FFA2-Elicited Glucagon Like Peptide-1 Secretion: Roles of GGαi and GGαq

Introduction: The incretin hormone glucagon like peptide-1 (GLP-1) is secreted from the L-cells of the colon in response to short chain free fatty acids (SCFA) which are generated by the fermentation of non-digestible carbohydrates by the gut microbiota. This effect is mediated at least in part by signalling through the free fatty acid receptor 2 (FFA2) (1). FFA2 is reported to couple to both Gαi and Gαq (2). This study aims determine the signalling pathways which regulate GLP-1secretion in the L-cells of the colon.

Methods: Colons from adult C57BL6/NTac mice were digested with collagenase into cell structures resembling colonic crypts as previously described (3). After overnight incubation, the crypts were incubated for two hours in physiological saline, containing 1 mM acetate, 1 mM propionate, or 1 mM butyrate, in the presence or absence of 100 nM PTX (overnight) or 100 nM FR900359 (30 min). Active GLP-1 was assayed by ELISA in the culture supernatant and cell lysates. Amount released was expressed as a percentage of total GLP-1 content and was normalised to baseline secretion per mouse. Data are means ± SEM, statistical analyses are one-way or two-way ANOVA with post hoc Dunnett’s or Sidak’s, where appropriate.
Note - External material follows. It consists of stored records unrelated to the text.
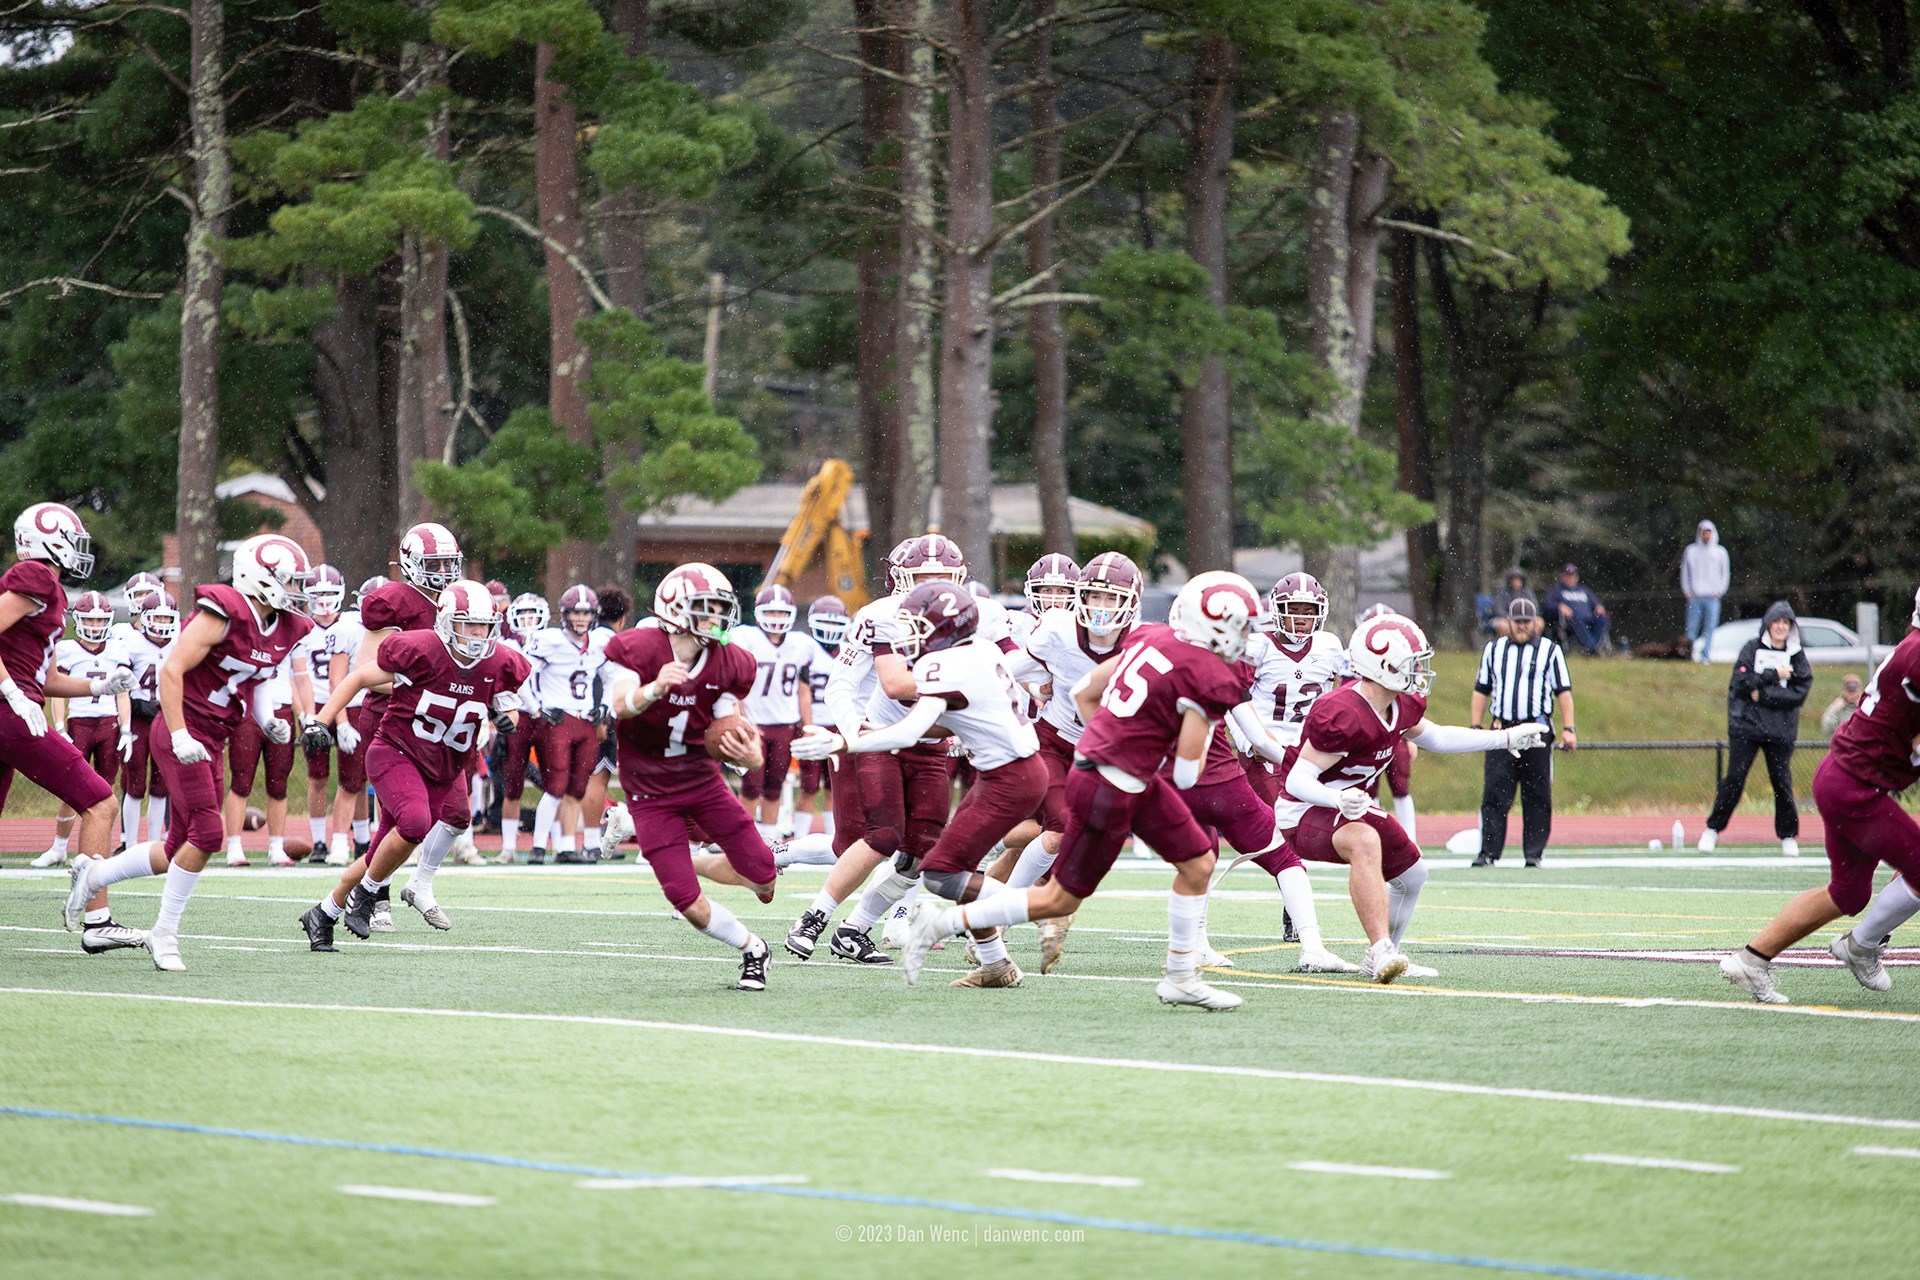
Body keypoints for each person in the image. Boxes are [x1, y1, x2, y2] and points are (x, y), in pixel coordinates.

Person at [902, 571, 1266, 1010]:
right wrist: (1181, 735)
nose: (1246, 637)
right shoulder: (1209, 675)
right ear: (1214, 625)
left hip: (1116, 774)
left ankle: (1181, 978)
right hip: (1112, 787)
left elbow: (1083, 690)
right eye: (1240, 626)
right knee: (1058, 899)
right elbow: (1188, 775)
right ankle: (940, 924)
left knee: (1198, 862)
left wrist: (1114, 743)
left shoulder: (1151, 637)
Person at [65, 535, 316, 971]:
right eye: (289, 580)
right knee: (209, 834)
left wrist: (265, 719)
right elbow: (172, 670)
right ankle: (164, 933)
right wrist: (180, 733)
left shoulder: (285, 626)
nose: (297, 590)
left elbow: (256, 677)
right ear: (260, 578)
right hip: (180, 728)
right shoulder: (225, 611)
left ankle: (94, 875)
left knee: (178, 846)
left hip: (213, 736)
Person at [796, 580, 1047, 989]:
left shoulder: (945, 666)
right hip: (1013, 771)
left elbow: (909, 730)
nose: (909, 636)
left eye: (919, 626)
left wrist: (844, 742)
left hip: (1008, 779)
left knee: (941, 874)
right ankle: (995, 962)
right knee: (947, 867)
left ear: (948, 629)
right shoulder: (983, 650)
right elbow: (943, 721)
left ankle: (1044, 907)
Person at [1273, 612, 1549, 981]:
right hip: (1303, 811)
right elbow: (1296, 781)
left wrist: (1505, 738)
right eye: (1411, 662)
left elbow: (1438, 737)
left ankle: (1386, 954)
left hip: (1348, 807)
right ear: (1383, 666)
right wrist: (1336, 799)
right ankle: (1380, 950)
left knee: (1413, 874)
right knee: (1365, 840)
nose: (1419, 670)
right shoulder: (1343, 712)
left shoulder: (1400, 704)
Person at [782, 535, 978, 966]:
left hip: (930, 747)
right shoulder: (881, 616)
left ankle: (854, 929)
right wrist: (856, 735)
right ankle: (813, 918)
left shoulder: (976, 619)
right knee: (880, 836)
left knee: (923, 848)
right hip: (883, 739)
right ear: (902, 579)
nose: (934, 587)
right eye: (923, 577)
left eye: (942, 577)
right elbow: (851, 685)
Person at [300, 581, 528, 948]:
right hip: (397, 751)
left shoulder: (500, 661)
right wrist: (320, 721)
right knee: (415, 823)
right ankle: (367, 895)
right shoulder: (421, 649)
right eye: (469, 624)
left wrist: (506, 721)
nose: (476, 634)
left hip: (443, 765)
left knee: (382, 851)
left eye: (483, 626)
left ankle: (324, 913)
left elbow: (510, 709)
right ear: (447, 622)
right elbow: (358, 677)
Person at [1719, 589, 1920, 1004]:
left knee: (1849, 893)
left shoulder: (1912, 649)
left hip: (1844, 777)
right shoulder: (1916, 656)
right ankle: (1861, 945)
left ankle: (1751, 959)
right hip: (1857, 787)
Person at [598, 562, 776, 991]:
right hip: (649, 792)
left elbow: (729, 725)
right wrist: (656, 688)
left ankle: (693, 861)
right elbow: (621, 705)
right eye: (707, 607)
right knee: (686, 901)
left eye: (721, 607)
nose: (718, 617)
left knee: (764, 876)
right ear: (675, 609)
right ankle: (753, 949)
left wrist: (751, 756)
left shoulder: (729, 661)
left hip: (702, 783)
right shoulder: (637, 648)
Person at [985, 550, 1137, 972]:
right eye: (1094, 596)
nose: (1101, 607)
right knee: (1058, 831)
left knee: (1080, 838)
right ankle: (999, 923)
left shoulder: (1143, 642)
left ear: (1131, 602)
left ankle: (1008, 896)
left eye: (1111, 598)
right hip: (1053, 742)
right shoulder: (1058, 628)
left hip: (1100, 754)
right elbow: (1007, 670)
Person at [1698, 600, 1811, 856]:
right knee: (1734, 779)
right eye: (1776, 622)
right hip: (1746, 727)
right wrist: (1773, 674)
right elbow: (1740, 683)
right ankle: (1712, 829)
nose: (1780, 627)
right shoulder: (1751, 648)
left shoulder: (1797, 656)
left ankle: (1788, 835)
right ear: (1768, 624)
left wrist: (1764, 695)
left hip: (1780, 731)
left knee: (1781, 782)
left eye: (1786, 623)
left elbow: (1798, 694)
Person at [1469, 598, 1575, 867]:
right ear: (1509, 622)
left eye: (1527, 622)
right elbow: (1482, 689)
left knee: (1537, 794)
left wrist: (1569, 729)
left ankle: (1534, 854)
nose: (1522, 627)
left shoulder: (1550, 650)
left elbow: (1563, 691)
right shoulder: (1494, 649)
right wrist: (1475, 726)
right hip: (1502, 729)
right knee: (1494, 792)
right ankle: (1488, 852)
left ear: (1536, 623)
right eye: (1517, 622)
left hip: (1536, 730)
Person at [40, 591, 128, 867]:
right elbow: (58, 692)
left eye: (100, 620)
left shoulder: (116, 649)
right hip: (79, 724)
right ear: (78, 621)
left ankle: (100, 850)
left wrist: (126, 728)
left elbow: (122, 692)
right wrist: (60, 725)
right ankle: (59, 847)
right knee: (71, 788)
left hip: (109, 724)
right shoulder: (67, 649)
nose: (95, 625)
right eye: (89, 620)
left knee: (106, 790)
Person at [731, 584, 823, 843]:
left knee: (774, 785)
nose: (776, 618)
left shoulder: (801, 644)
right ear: (758, 612)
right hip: (754, 723)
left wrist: (808, 726)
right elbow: (735, 686)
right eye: (771, 612)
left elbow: (803, 690)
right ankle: (743, 839)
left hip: (785, 724)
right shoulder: (746, 638)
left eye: (782, 613)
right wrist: (743, 718)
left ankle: (769, 839)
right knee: (751, 785)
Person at [525, 584, 609, 862]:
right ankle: (538, 847)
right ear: (565, 614)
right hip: (558, 720)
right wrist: (537, 708)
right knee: (556, 786)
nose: (581, 619)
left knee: (577, 789)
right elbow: (523, 674)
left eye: (586, 613)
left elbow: (613, 676)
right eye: (576, 613)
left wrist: (605, 705)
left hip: (586, 723)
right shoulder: (550, 641)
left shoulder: (599, 642)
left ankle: (565, 847)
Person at [118, 591, 177, 854]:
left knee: (161, 784)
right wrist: (135, 706)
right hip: (139, 718)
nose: (162, 623)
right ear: (145, 617)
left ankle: (154, 845)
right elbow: (121, 686)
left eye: (167, 618)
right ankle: (130, 844)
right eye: (158, 617)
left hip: (167, 717)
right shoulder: (131, 643)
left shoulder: (179, 644)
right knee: (135, 782)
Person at [493, 593, 548, 862]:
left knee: (555, 782)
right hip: (518, 717)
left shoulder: (553, 643)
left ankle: (551, 843)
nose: (527, 620)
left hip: (547, 717)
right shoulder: (506, 646)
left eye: (532, 615)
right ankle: (508, 847)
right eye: (522, 615)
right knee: (512, 783)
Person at [1682, 520, 1730, 662]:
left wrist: (1719, 591)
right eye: (1704, 533)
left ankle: (1705, 655)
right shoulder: (1691, 551)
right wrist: (1687, 591)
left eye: (1709, 533)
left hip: (1712, 597)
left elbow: (1724, 574)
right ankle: (1689, 654)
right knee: (1691, 627)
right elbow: (1685, 573)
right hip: (1695, 596)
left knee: (1710, 627)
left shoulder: (1720, 552)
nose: (1706, 536)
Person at [1544, 563, 1611, 656]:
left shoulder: (1584, 589)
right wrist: (1559, 606)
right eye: (1567, 575)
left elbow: (1596, 603)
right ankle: (1591, 648)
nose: (1570, 578)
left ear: (1577, 577)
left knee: (1602, 619)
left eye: (1572, 575)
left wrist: (1598, 607)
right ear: (1563, 576)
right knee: (1576, 619)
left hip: (1589, 618)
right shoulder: (1556, 590)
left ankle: (1596, 647)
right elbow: (1547, 604)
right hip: (1571, 620)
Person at [1485, 568, 1537, 638]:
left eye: (1518, 579)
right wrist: (1511, 618)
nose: (1516, 581)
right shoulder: (1501, 592)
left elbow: (1534, 607)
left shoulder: (1528, 592)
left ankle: (1532, 642)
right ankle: (1505, 643)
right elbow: (1497, 609)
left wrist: (1524, 618)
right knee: (1503, 626)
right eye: (1513, 579)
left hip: (1526, 619)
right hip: (1505, 618)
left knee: (1539, 623)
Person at [1822, 673, 1863, 737]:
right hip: (1842, 741)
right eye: (1848, 691)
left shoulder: (1865, 706)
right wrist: (1834, 710)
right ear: (1843, 691)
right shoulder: (1836, 706)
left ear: (1859, 691)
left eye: (1854, 691)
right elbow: (1827, 729)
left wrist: (1861, 708)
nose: (1851, 694)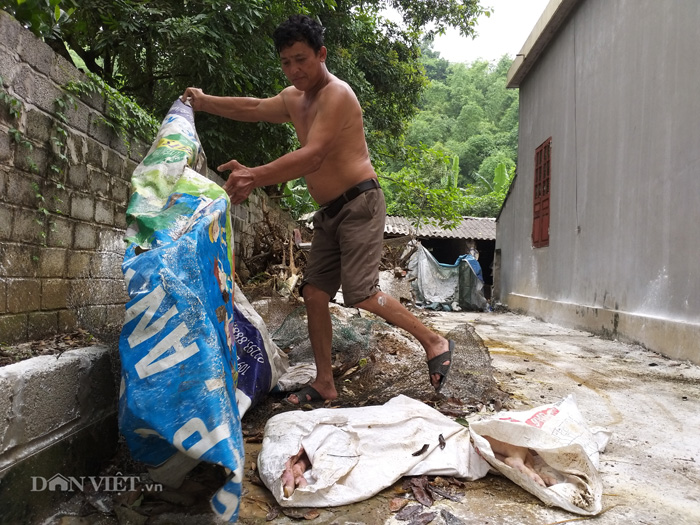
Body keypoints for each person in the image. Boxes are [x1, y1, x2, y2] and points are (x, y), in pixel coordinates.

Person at [181, 14, 453, 405]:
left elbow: (312, 157)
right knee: (313, 293)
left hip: (360, 202)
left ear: (321, 54)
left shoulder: (337, 95)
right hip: (329, 211)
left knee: (360, 293)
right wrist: (205, 103)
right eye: (286, 62)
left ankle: (433, 340)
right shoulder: (295, 99)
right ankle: (325, 382)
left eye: (301, 59)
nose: (294, 70)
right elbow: (254, 107)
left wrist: (254, 175)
Results: Propionate significantly increased GLP-1 secretion, while acetate and butyrate showed similar trends. Propionate-elicited secretion was unaffected by concomitant PTX incubation, but was abolished by the Gαq inhibitor FR900359 (see table 1). In colonic crypts from Ffar2 -/- mice, no increases in GLP-1 secretion were observed with acetate, butyrate or propionate.

 

Table 1. Fold increases in GLP-1 secretion over baseline (n=3).

Ffar2 +/+ Ffar2 -/- + PTX + FR900359
Acetate 1.47 ±0.09 1.17 ±0.19 1.97 ±0.35 -
Propionate 2.82 ±0.51 1.15 ±0.16 2.06 ±0.34 0.93 ±0.06
Butyrate 2.15 ±0.50 1.19 ±0.12 1.85 ±0.40 -

 

Conclusions: GLP-1 secretion in response to SCFAs appears to be downstream of FFAR2 coupling to Gαq, whereas Gαi appears not to be involved. Potentially, FFA2 may be entirely responsible for GLP-1 secretion, rather than FFA3, which is believed to be expressed on the same cells. This study is the first time the new Gαq inhibitor FR900359 has been used to demonstrate the involvement of Gαq downstream of FFA2, or indeed any GPCR in the L-cell.

References

1. Tolhurst G. et al. (2012) Diabetes 61: 364–371.

2. Brown et al. (2003) JBC 278: 11312–11319.

3. Reimann F. et al. (2008) Cell Metabolism 8: 532–9.